Question

Select the appropriate restrictions for the variables.
6a+12 / a+2


A.
a≠–2

B.
a≠2

C.
a≠6

D.
There are no restrictions on the values of variable a.

Answer 1

So, I'm guessing the problem is like this:
We want \(\dfrac{6a+12 }{ a+2}\) to be an existing number.

But denominators can't be \(0\), because just try and divide something by \(0\). It makes no sense. So it's something you can write down, but it's meaningless mathematically.

So we need to make sure that the denominator isn't \(0\). That variable \(a\) can ruin it for us. It can make the denominator be \(0\).

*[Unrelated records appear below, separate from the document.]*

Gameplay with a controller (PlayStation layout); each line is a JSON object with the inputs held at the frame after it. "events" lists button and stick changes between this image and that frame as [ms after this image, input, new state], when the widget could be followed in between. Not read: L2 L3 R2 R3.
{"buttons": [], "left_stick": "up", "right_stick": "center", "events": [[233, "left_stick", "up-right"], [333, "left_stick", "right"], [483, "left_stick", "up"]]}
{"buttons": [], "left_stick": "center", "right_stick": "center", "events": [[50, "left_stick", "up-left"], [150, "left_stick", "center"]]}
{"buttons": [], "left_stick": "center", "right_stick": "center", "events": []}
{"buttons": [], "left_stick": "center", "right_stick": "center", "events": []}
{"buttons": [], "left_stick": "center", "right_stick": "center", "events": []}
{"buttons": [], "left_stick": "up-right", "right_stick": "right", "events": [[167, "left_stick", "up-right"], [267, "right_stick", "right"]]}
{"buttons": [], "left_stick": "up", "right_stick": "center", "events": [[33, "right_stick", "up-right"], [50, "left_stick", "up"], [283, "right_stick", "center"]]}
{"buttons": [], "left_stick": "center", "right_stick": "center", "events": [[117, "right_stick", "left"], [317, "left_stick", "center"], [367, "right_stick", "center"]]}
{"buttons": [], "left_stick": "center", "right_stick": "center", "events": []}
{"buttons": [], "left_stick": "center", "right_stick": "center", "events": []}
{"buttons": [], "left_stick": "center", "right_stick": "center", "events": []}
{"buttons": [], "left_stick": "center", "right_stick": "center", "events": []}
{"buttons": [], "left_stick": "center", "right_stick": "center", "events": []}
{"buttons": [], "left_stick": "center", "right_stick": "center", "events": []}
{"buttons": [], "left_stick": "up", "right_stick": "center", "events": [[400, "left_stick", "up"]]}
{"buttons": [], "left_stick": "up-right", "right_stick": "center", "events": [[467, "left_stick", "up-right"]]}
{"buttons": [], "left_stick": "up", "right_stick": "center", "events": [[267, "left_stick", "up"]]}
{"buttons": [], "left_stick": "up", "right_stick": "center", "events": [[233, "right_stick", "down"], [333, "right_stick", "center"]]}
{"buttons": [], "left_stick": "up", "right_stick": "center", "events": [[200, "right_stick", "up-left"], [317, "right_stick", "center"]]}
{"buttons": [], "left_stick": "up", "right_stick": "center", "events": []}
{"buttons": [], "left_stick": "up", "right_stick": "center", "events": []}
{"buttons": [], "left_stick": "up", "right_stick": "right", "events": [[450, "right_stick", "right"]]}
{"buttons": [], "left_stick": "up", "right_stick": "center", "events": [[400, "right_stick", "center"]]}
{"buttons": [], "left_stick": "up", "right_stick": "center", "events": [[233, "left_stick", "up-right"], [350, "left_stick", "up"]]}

Buuuuuuut, if we "restrict" it, so it can be some numbers and not others, then we can say that your fraction there is okay. Like, if \(a\) is going to make the denominator zero, we simply say, "hey, \(a\), you can't be that value that makes the denominator \(0\)!".

Answer 2

So do you have any thoughts on this problem?

Answer 3

Um...not really, I'm still kinda confused :/ Am I supposed to find the number that's a? or what a represents?

Answer 4

Well, what you need to do, getting straight to the point, is find what \(a\) can be to make the denominator \(0\). Then you want to restrict \(a\) by saying it cannot be that value that makes the denominator zero.

So we look at \(\dfrac{6a+12 }{ a+2}\)

The denominator is then \(a+2\), right?

Answer 5

ya

Answer 6

Okay, so what \(a\) will make it \(0\)?

Here's a good way to do it.
Suppose that the denominator \(\sf does\) equal \(0\), and then solve for \(a\).
So,
\(a+2=0\implies a=?\)

Answer 7

2? Because can't you replace the 0 with 2? :/

Answer 8

Are you solving for \(a\)?

Answer 9

I dont really know....I'm kinda confused on how to solve for a, am I supposed to use the top numbers?

Answer 10

Nope! Just \(a+2=0\).
Are you taking algebra?

Answer 11

Yeah

Answer 12

Okay! So, you know that you want to get \(a\) to its own side of the equation.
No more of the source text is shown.